As you'll have guessed tho', there is more to Peanut Club. There is more than one currency... You can bid in millions of dollars, camels or peanuts. The currencies have no equivalence. They are ranked in value and any bid in a higher ranked currency will beat a bid of a larger amount in the lower currency. So, for example, if the game starts off with the Million Dollars at the bottom, Camels in the middle, and Peanuts on top, then a single camel will be worth more than any number of Millions and a single Peanut will be worth more than any number of Camels.

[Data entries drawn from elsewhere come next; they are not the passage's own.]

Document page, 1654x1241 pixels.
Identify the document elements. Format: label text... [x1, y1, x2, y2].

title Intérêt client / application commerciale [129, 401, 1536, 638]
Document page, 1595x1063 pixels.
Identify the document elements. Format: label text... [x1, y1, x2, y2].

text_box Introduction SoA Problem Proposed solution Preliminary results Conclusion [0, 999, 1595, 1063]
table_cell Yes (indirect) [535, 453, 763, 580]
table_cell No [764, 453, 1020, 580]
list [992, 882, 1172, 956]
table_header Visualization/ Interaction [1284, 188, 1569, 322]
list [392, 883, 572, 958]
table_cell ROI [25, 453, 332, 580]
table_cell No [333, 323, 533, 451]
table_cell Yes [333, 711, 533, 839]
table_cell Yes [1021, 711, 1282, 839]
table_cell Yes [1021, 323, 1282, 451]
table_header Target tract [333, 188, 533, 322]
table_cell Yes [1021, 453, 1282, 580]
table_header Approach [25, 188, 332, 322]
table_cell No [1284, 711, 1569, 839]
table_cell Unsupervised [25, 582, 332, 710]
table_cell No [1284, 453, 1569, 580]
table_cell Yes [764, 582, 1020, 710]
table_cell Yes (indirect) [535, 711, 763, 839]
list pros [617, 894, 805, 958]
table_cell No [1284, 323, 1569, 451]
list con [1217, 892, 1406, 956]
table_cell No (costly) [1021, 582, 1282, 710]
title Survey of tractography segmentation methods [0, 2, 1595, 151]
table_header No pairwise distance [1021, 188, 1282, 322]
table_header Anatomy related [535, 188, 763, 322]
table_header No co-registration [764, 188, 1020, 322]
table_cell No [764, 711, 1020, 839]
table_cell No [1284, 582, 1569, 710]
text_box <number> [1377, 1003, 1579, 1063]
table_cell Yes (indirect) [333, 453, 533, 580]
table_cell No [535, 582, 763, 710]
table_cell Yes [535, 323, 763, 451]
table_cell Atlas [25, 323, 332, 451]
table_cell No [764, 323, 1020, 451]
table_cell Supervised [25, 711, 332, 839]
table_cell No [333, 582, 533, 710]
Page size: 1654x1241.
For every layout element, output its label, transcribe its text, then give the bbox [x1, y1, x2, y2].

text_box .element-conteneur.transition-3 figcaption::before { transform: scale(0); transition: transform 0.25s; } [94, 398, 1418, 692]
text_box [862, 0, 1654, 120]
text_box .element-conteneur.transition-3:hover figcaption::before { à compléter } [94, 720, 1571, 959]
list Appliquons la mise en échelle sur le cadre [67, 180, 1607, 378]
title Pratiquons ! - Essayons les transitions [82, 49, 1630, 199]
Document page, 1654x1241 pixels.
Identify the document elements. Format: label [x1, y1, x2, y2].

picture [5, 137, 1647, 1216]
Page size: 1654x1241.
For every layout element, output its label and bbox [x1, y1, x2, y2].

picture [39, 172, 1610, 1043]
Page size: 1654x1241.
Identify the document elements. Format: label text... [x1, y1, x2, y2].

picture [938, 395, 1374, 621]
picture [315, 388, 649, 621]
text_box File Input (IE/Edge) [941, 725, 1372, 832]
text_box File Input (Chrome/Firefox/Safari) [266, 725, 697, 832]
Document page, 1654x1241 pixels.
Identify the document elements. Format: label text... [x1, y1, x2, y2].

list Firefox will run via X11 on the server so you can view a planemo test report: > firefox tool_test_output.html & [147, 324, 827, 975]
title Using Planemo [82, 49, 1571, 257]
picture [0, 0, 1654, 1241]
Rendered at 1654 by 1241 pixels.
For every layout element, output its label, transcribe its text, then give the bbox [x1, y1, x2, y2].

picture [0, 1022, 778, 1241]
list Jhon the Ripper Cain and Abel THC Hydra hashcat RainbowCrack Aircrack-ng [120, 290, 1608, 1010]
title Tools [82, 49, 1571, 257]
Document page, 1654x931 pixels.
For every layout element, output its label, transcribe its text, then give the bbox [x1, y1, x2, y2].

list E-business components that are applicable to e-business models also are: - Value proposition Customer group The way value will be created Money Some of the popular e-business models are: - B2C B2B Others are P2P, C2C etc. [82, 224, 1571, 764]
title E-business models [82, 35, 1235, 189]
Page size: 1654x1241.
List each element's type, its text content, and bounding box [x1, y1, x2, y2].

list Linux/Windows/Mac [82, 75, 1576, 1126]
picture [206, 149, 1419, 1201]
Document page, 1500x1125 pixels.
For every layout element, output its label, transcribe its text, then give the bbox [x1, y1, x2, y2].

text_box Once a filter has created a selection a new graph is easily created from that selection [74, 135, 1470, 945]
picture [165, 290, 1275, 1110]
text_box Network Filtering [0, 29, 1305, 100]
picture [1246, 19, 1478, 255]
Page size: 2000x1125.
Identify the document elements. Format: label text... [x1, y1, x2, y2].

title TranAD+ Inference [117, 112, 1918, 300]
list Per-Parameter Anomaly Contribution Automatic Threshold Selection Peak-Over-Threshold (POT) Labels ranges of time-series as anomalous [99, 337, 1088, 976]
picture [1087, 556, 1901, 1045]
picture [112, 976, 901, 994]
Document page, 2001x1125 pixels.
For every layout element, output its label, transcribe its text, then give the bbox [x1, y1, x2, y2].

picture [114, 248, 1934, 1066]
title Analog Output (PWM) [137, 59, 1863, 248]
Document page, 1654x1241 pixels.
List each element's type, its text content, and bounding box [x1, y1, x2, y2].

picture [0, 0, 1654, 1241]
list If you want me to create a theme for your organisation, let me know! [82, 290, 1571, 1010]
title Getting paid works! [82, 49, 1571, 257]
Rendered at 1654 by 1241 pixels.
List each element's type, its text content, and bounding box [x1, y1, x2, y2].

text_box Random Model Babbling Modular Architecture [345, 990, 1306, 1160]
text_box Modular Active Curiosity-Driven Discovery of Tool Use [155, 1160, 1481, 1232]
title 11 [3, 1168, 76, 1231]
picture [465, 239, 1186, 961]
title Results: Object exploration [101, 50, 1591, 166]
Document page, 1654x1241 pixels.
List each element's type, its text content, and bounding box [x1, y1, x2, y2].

At the start of the game, players draw a pair of currency cards from the shuffled deck and you each keep drawing pairs of cards until your draw reaches or exceeds a total value of at least 35 (30 in a six-player game). Of course, you're likely to end up with a mix of each of the three different currencies and with cards of various values from 1-5. Players also have five tokens that they can play at any time to skew the auctions. These are flipped when used but they get flipped back when the 'double arrow' card appears in the auction pile. The tokens are especially powerful and you have a judgement call to make about when best to play them. Hold onto them too long while others are profitably playing theirs and you could find the 'double arrow' card comes up refreshing other players' tokens so that they get two uses out of them and you end up getting just the one.
The Crash token can be used to alter a currency's relative position in the market - for example, moving the bottom ranked currency to the top. The Niet token takes a currency out of play for the current auction. A la Carte makes every card in the auction worth just 1 - so if you bid '6 Camels a la carte', you're bidding six Camel cards regardless of the value on each of the cards. Convert lets you pay for a successful bid using cards of any currency. Abracadabra doubles the value of one of the cards you use to pay.
Bidding is anyway a free-for-all: you call out the bids when you want to make them - as in a real auction - there are no 'turns'. The tokens tho' make the bidding lively to the point of chaotic - just right for a party game. Bidding almost always escalates from the lowest to highest value currency unless and until you reckon other players may be starting to run low on the top currency. Tokens tho' manipulate the auctions, and where, for example, a currency is eliminated (Niet) or reordered (Crash), the bidding restarts from zero...
Peanut Club is at its chaotic best with six players where it feels much more like a party game than a more conventional auction game.